天使たちの全てが、何かを感じて後ろを振り向いている。
リョーコも感じた。
確かに、声が聞こえた。
彼女の名前を呼ぶ声を。
リョーコは立ち上がると、背を向けている天使たちを大振りに斬り払った。
「どけぇ、邪魔で見えないじゃない!」
眼前の天使たちが、左右に割れた。
街の外門への道が開けても、リョーコにはやはり何も見えなかった。
ただ、彼女の元へ駆けてくる足音。
そして彼女が予想した以上の、強い抱擁。
リョーコの身体が、懐かしい暖かさに包まれる。
息もできないくらいに苦しいのは、それほど強く抱きしめられているからなのか、それとも。
「おそ、かったね」
「ごめんなさい。あれ、また泣いてるんですか。僕の顔、見えます?」
「ぜんぜん見えない」
細い指が、彼女の頬の涙を優しくぬぐうのを感じた。
あの、すべてが赤く染まっていた黄昏時と同じように。
そして、ようやく見えた。
やだ。
どアップじゃない。
「おお、おでこ広いな。こんなに近くで見たの、初めてかも」
「なんですか、その感想。それに、最初にキスした時は、今よりもっと近かったでしょう?」
「あの時は、こんな余裕なかったから」
「余裕、ですか。それは、この場を切り抜けてから言ってほしいなあ」
「もう、絶対大丈夫」
「はは、そうですね」
リョーコは相手の腕をゆっくりとほどくと、しっかりとした足取りで天使たちへと向き直った。

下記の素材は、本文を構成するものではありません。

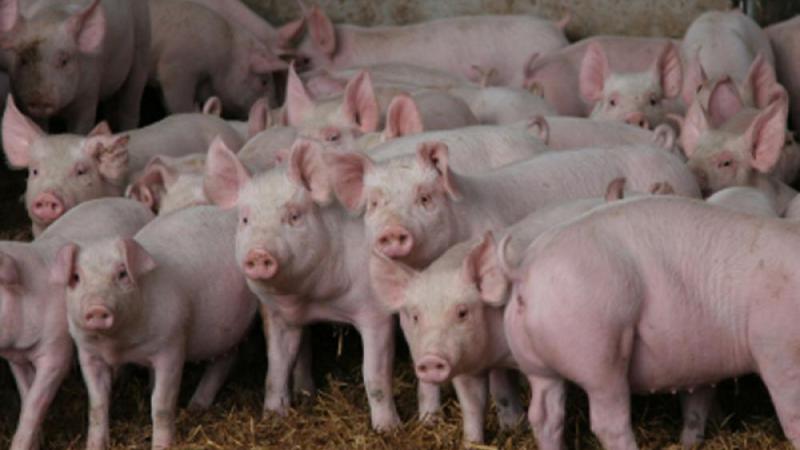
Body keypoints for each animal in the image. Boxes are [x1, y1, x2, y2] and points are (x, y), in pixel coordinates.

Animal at [0, 0, 150, 133]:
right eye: (23, 59)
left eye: (64, 60)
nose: (39, 97)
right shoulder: (23, 101)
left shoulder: (89, 94)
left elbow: (81, 128)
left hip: (142, 47)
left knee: (130, 105)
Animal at [58, 206, 259, 449]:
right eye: (77, 277)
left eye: (122, 274)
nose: (97, 308)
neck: (118, 345)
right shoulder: (88, 353)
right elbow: (97, 405)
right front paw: (94, 446)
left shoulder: (171, 346)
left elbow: (161, 405)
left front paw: (161, 445)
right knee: (226, 358)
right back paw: (196, 406)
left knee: (226, 361)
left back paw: (195, 406)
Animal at [203, 140, 427, 430]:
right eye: (244, 220)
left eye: (294, 216)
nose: (258, 253)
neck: (314, 297)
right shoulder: (277, 316)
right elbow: (275, 369)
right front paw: (272, 417)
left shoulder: (375, 313)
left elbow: (374, 375)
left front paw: (388, 429)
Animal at [500, 195, 800, 449]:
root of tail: (526, 268)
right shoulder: (777, 350)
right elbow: (791, 412)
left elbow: (698, 402)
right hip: (599, 354)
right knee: (609, 423)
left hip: (535, 364)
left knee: (544, 416)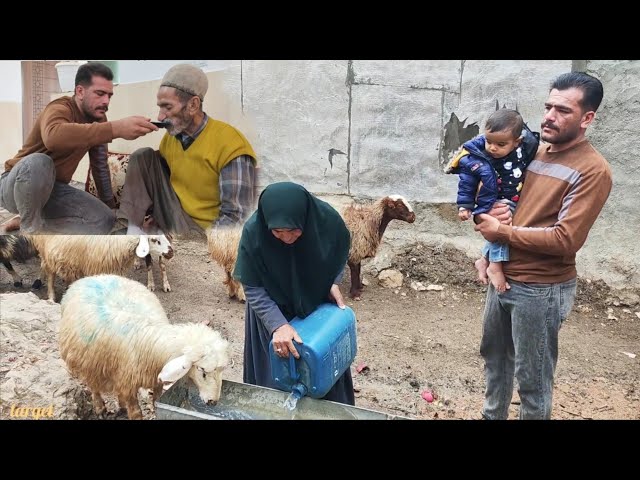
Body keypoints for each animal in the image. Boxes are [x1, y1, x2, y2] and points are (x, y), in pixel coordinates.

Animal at [59, 274, 230, 420]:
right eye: (202, 371)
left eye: (221, 370)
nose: (213, 402)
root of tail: (93, 276)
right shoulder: (128, 383)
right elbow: (135, 412)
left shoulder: (154, 379)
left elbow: (155, 401)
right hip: (88, 361)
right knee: (93, 385)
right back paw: (100, 408)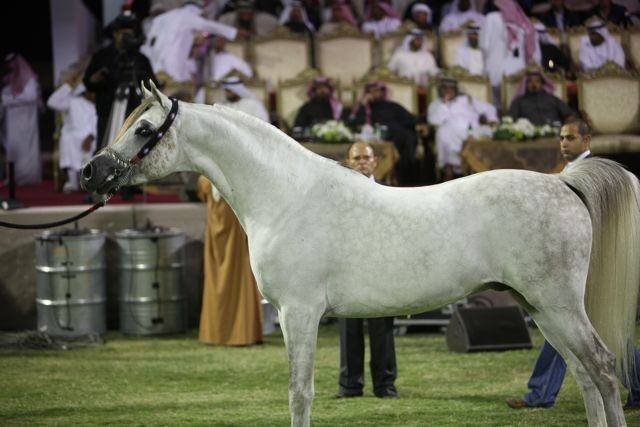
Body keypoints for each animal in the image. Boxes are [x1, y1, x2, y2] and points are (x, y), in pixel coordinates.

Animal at [81, 81, 640, 427]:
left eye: (144, 129)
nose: (90, 172)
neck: (286, 195)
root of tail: (564, 183)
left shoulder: (300, 314)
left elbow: (299, 392)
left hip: (558, 305)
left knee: (601, 367)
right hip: (539, 308)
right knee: (584, 375)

まるで治癒魔法をかけられたかのように、彼女の四肢に力が戻ってくる。
リョーコは彼の頬に小さく口づけをすると、そっと耳元にささやいた。
「フリッツ君。愛してる」
「僕も愛してます。リョーコさん」
そうだよ。
元から、両思いだったんだから。
私たちが離れたままでいる理由なんて、何にもなかったんだから。
彼の返事に笑顔で答えながら、リョーコは今度は自分の指で、もう一度だけ涙をぬぐった。